Вернон встал, чтобы видно было тем, кто сзади, и поблагодарил собравшихся. Ему известно, сказал он, что большинство из них в тот или иной период были против публикации. Но он благодарен за это, ибо в некоторых отношениях журналистика сходна с наукой: лучшие идеи – те, которые выживают и укрепляются в столкновении с умной оппозицией. Этот шаткий образ снискал аплодисменты; значит, нечего стыдиться, нечего опасаться возмездия свыше. К тому времени когда смолкли рукоплескания, Вернон смог протиснуться к доске, висевшей на стене. Он отодрал липкую ленту, которой был прикреплен большой лист белой бумаги, и открыл двукратно увеличенный макет завтрашней первой полосы. Фотография занимала всю ширину восьми колонок и под шапкой – верхние три четверти полосы по высоте. Умолкшее собрание созерцало платье простого покроя, воображаемое дефиле, дерзкую позу, притворно отталкивающую взгляд камеры, маленькие груди, искусно выпущенную лямку лифчика, слабый румянец грима на скулах, помаду, нежно имитирующую припухлость слегка надутых губ, затаенный зовущий взгляд, видоизмененную, но легко узнаваемую государственную личность. Под этим посередине, тридцать вторым кеглем, строчными буквами жирным шрифтом одна строка: «Джулиан Гармони, министр иностранных дел».

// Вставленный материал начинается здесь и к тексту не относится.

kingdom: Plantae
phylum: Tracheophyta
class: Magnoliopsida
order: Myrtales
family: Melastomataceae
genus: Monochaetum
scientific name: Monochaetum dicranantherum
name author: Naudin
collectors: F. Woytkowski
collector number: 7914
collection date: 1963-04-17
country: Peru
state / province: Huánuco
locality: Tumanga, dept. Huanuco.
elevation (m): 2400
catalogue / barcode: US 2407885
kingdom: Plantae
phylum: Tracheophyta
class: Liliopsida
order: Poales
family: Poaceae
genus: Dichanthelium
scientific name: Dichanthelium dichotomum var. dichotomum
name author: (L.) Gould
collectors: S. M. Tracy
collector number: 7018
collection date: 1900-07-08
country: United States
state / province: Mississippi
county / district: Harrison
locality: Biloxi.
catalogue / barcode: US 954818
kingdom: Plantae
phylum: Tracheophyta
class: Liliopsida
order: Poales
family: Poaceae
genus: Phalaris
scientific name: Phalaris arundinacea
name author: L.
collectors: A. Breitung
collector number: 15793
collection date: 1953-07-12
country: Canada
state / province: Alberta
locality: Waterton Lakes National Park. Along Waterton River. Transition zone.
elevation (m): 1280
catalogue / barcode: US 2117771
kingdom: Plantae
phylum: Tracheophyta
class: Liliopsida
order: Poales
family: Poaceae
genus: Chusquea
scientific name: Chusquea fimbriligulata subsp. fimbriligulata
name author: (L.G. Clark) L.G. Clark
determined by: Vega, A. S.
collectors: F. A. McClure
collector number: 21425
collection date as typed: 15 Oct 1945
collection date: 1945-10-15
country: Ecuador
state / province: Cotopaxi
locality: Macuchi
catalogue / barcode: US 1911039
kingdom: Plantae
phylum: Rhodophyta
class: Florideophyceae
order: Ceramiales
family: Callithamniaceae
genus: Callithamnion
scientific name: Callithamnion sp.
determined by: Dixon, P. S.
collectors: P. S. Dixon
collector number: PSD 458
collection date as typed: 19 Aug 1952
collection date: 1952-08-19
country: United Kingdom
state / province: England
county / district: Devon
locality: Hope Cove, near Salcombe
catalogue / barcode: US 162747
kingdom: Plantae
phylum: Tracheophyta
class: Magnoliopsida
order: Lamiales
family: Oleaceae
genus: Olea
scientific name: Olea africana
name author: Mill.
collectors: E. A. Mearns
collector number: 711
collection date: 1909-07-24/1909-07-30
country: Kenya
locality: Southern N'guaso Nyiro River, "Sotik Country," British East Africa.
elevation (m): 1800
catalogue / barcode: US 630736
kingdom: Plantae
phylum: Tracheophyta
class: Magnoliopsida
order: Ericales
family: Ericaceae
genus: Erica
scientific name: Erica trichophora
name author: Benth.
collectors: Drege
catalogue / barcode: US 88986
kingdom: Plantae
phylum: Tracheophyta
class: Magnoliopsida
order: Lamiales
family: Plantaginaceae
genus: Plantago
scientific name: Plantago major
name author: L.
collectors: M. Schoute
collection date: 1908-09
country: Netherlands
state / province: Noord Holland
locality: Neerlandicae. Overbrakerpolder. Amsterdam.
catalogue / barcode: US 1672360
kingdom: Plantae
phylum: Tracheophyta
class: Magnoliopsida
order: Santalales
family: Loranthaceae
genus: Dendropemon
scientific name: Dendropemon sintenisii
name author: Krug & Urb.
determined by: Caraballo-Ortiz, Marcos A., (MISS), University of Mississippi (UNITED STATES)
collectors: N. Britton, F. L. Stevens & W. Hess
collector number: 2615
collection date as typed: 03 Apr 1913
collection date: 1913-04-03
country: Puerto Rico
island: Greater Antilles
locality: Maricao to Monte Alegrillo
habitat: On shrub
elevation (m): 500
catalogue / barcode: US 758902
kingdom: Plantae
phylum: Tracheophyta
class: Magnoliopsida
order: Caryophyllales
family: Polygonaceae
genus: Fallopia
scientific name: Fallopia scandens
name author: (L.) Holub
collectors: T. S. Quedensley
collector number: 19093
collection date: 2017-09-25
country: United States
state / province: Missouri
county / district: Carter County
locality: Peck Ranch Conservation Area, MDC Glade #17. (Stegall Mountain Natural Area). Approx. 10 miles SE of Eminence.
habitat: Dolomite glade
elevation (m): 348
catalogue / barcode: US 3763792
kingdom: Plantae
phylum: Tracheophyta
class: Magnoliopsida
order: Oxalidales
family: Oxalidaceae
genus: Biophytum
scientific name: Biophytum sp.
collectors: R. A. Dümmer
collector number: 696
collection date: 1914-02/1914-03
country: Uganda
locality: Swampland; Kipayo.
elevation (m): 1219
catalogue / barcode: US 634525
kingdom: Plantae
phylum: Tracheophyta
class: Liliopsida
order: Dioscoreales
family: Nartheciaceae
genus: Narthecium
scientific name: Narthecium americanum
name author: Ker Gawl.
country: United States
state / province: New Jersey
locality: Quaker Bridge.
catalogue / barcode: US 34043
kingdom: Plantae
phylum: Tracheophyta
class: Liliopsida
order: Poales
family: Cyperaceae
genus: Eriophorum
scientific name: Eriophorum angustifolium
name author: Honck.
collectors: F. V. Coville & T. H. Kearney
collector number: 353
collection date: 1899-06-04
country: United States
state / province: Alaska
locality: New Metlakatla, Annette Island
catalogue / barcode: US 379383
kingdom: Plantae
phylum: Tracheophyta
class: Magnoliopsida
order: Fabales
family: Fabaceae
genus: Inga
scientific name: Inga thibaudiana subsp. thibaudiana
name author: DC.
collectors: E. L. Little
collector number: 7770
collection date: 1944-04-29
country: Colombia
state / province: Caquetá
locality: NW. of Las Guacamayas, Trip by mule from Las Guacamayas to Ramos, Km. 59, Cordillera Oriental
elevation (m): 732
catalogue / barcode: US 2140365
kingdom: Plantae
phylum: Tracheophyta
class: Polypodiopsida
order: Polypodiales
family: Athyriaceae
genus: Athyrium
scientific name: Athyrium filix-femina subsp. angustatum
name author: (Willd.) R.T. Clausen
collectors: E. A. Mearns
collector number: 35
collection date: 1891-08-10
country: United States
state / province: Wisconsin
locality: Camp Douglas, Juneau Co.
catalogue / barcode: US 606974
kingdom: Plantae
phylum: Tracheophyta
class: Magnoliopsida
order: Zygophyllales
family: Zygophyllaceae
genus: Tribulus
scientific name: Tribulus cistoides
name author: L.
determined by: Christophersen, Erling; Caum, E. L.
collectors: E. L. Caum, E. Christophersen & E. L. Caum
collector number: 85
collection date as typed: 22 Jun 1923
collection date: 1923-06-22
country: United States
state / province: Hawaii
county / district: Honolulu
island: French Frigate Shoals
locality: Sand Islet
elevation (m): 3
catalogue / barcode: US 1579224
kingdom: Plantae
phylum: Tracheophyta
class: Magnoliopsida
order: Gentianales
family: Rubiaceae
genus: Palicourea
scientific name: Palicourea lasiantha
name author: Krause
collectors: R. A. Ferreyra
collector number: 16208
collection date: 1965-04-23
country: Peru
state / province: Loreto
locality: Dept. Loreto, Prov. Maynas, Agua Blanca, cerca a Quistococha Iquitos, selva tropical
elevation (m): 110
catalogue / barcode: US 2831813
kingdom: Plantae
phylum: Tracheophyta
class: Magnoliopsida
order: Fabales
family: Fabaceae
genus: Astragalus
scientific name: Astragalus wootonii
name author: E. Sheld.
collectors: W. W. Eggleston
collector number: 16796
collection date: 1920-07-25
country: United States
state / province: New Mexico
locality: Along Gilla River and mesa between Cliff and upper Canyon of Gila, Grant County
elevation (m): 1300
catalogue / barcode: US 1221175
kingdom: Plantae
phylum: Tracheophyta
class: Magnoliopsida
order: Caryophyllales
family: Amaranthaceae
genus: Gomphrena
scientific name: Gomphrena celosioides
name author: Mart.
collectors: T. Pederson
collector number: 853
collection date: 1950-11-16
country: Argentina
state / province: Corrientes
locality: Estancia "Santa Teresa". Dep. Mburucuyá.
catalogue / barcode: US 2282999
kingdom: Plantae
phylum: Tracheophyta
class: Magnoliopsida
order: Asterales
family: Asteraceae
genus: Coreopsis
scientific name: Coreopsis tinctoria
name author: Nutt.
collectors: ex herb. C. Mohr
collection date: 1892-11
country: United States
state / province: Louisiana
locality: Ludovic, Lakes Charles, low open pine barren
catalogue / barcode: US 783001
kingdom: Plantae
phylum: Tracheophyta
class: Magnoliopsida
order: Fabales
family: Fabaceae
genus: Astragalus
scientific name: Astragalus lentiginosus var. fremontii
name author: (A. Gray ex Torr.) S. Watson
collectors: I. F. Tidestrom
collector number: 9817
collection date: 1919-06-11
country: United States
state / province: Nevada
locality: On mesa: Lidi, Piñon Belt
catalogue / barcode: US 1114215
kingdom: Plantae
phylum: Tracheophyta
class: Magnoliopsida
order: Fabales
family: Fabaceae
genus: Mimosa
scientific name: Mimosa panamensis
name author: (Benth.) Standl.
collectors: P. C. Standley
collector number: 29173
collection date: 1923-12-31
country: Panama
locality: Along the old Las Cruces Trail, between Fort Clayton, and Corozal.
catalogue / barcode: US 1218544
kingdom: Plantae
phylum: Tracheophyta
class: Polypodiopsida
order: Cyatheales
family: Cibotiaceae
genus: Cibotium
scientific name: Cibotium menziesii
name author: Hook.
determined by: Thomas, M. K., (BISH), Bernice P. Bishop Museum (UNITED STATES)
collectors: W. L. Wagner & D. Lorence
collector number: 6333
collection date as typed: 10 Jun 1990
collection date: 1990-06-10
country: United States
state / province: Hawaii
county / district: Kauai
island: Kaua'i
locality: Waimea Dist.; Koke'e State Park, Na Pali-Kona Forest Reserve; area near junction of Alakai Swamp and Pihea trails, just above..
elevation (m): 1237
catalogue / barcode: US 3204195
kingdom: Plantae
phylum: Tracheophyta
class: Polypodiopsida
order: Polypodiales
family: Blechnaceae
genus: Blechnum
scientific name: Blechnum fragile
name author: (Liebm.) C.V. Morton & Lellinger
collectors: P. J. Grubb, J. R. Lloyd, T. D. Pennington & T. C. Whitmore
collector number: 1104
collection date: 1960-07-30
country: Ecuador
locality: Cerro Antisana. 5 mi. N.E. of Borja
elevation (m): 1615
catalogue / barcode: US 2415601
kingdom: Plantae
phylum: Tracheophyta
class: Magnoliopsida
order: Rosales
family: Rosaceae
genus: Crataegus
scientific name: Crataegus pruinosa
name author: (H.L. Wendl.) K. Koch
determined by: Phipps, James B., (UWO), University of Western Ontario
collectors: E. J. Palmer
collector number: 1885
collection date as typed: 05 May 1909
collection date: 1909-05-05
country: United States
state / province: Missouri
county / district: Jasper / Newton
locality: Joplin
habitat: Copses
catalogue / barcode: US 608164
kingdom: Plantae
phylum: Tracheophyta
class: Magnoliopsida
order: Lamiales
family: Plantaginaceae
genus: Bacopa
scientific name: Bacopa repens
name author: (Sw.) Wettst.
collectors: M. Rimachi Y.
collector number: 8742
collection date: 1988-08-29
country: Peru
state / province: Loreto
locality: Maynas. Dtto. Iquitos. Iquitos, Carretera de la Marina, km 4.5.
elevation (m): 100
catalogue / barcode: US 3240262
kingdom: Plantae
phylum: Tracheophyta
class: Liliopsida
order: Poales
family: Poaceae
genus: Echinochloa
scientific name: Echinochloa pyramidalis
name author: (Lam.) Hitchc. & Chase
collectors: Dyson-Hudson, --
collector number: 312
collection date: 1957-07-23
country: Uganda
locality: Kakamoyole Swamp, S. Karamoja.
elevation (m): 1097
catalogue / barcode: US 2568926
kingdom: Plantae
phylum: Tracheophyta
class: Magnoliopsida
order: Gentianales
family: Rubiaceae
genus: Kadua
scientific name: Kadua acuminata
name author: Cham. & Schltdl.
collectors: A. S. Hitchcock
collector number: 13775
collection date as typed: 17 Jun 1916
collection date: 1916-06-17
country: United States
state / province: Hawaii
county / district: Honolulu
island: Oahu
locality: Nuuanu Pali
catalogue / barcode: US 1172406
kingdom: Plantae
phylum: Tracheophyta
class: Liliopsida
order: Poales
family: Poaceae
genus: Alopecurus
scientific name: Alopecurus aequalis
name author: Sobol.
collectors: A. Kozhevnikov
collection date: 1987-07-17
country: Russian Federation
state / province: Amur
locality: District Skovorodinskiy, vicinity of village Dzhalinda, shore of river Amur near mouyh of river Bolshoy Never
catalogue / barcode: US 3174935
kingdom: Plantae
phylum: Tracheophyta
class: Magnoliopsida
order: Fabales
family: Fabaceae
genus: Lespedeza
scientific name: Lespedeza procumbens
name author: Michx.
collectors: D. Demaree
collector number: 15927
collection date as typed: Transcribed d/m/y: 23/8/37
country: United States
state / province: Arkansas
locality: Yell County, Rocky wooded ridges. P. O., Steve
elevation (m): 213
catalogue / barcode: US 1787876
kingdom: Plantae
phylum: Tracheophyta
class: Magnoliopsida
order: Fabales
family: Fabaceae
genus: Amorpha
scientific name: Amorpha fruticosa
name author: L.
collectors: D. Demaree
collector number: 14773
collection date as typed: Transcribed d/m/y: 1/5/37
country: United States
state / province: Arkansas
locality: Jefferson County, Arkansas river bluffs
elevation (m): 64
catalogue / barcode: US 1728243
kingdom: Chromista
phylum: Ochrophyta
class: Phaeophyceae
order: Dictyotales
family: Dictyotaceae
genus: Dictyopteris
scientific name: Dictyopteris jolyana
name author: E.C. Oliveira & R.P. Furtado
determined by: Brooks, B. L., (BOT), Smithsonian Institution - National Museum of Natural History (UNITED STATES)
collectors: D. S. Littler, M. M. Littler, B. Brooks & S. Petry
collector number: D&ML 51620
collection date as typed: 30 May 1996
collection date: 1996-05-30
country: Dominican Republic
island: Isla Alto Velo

Собрание, шумливое перед этим, затихло совершенно, и тишина длилась полминуты. Потом Вернон откашлялся и стал излагать стратегию на субботу и понедельник. Как сказал потом в столовой один молодой журналист другому, это было все равно что увидеть знакомого тебе человека публично раздетым и выпоротым. Голеньким и наказанным. Несмотря на это, по общественному мнению, сложившемуся после того, как люди разошлись по своим рабочим местам, и укрепившемуся после обеда, работа была выполнена на высочайшем профессиональном уровне. Первая полоса – классика, и когда-нибудь по ней будут учить на факультетах журналистики. Визуальное впечатление от нее – незабываемое по своей простоте, четкости и силе. Макдональд прав, чутье у Вернона безошибочное. Он метил в сонную артерию, когда вынес весь текст на вторую полосу, не соблазнившись кричащим заголовком и многословным врезом. Он знал силу своего материала. Фотографией все сказано.

Когда последний человек вышел из кабинета, Вернон закрыл дверь и распахнул окна на влажную мартовскую улицу, чтобы выгнать спертый воздух. До следующего совещания оставалось пять минут, и ему надо было собраться с мыслями. По внутреннему телефону он сказал Джин, чтобы его не беспокоили. В голове крутилась и крутилась одна мысль: прошло хорошо, прошло хорошо. Но было что-то… Что-то важное, какая-то новая информация, он должен был на нее откликнуться, но его отвлекли, а потом он забыл, ее смело потоком других соображений. Чье-то замечание, обрывок, который тогда его удивил. Надо было тогда же отреагировать.

Так и не вернулось это до конца дня, покуда он снова не остался один. Он стоял у доски, пытаясь воскресить то мимолетное ощущение неожиданности. Он закрыл глаза и стал последовательно вспоминать утреннее совещание, все, что там было сказано. Но сконцентрироваться на задаче не мог, мысли блуждали. Все идет хорошо, все идет хорошо. Если бы не эта мелочь, он бы обнимал себя, плясал на столе. Вот так же было и утром, когда он лежал в постели, размышляя о своих успехах, и не мог вполне насладиться ими только из-за того, что его не одобрил Клайв.

И тут вспомнилось. Клайв. Едва он произнес про себя имя друга, все встало на место. Он прошел в другой конец кабинета, к телефону. Все просто и, кажется, возмутительно.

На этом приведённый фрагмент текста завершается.